Entangled quantum light source: fully integrated on chip
A team of researchers from Leibniz University Hannover (Germany), the University of Twente (Netherlands), and the startup company QuiX Quantum has presented an entangled quantum light source fully integrated on a chip. Professor Michael Kues from Leibniz University Hannover said the researchers were able to shrink the source size by a factor of more than 1000, allowing reproducibility, stability over a longer time, scaling, and potentially mass production. All these characteristics are necessary for real-world applications, such as quantum processors.
Quantum bits (qubits) are the basic building blocks of quantum computers and the quantum internet. Quantum light sources generate light quanta (photons) that can be used as quantum bits. On-chip photonics is a platform for processing optical quantum states, as it is compact and robust, and can accommodate and arrange many elements on a single chip. Here, light is directed on the chip through extremely compact structures, which are used to build photonic quantum computing systems. These are already accessible through the cloud. Scalably implemented, they could solve tasks that are inaccessible to conventional computers due to their limited computing capacities. This is referred to as quantum advantage.
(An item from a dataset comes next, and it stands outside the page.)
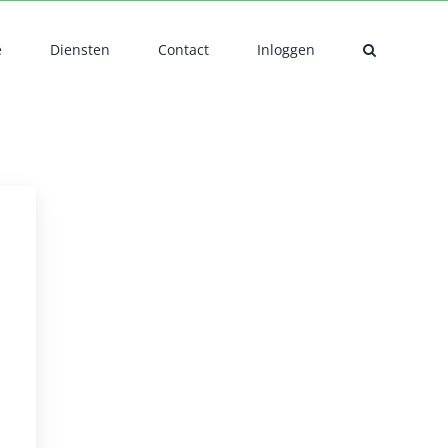
e
Diensten
Contact
Inloggen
Hatam Mahmudlu, a PhD student in Kues’ team, said that until now, quantum light sources required external, off-chip and bulky laser systems, which limited their use in the field. “However, we overcome these challenges through a novel chip design and by exploiting different integrated platforms,” Mahmudlu said.
The new development, an electrically-excited, laser-integrated photonic quantum light source, fits on a chip and can emit frequency-entangled qubit states. Dr Raktim Haldar, a Humboldt fellow in Kues’ group, said qubits are susceptible to noise; as a result, the chip must be driven by the laser field, completely free from noise, requiring an on-chip filter. “Previously, it was a major challenge to integrate laser, filter and a cavity on the same chip as there was no unique material that was efficient to build these different components,” Haldar said.
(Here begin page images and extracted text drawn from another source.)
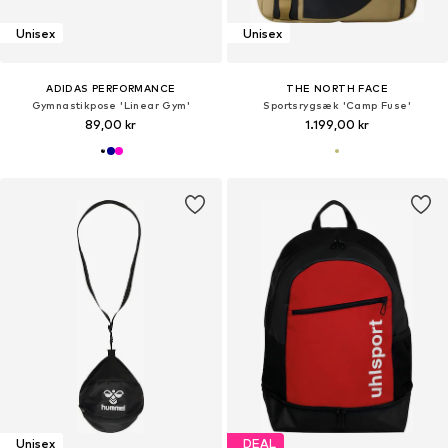
Unisex
Unisex
ADIDAS PERFORMANCE
THE NORTH FACE
Gymnastikpose 'Linear Gym'
Sportsrygsæk 'Camp Fuse'
89,00 kr
1.199,00 kr
Unisex
DEAL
The key was the ‘hybrid technology’ that sticks the laser made of indium phosphide, a filter, and a cavity made of silicon nitride and brings them together into a single chip. On the chip, in a spontaneous nonlinear process, two photons are created from a laser field. Each photon spans a range of colours simultaneously, which is called ‘superposition’, and the colours of both photons are correlated (the photons are entangled and can store quantum information). “We achieve remarkable efficiencies and state qualities required for application in quantum computers or the quantum internet,” Kues said.
Haldar said that the researchers can now integrate the laser with other components on a chip so that the whole quantum source is small. The tiny device could be considered a step towards quantum advantage on a chip with photons. “Unlike Google, which currently uses super-cold qubits in cryogenic systems, the quantum advantage could be achieved with such photonic systems on a chip even at room temperature,” Haldar said.
The discovery could help lower the costs of applications; Kues said that the researchers’ quantum light source could soon be a fundamental component of programmable photonic quantum processors. The research findings were published in the journal Nature Photonics.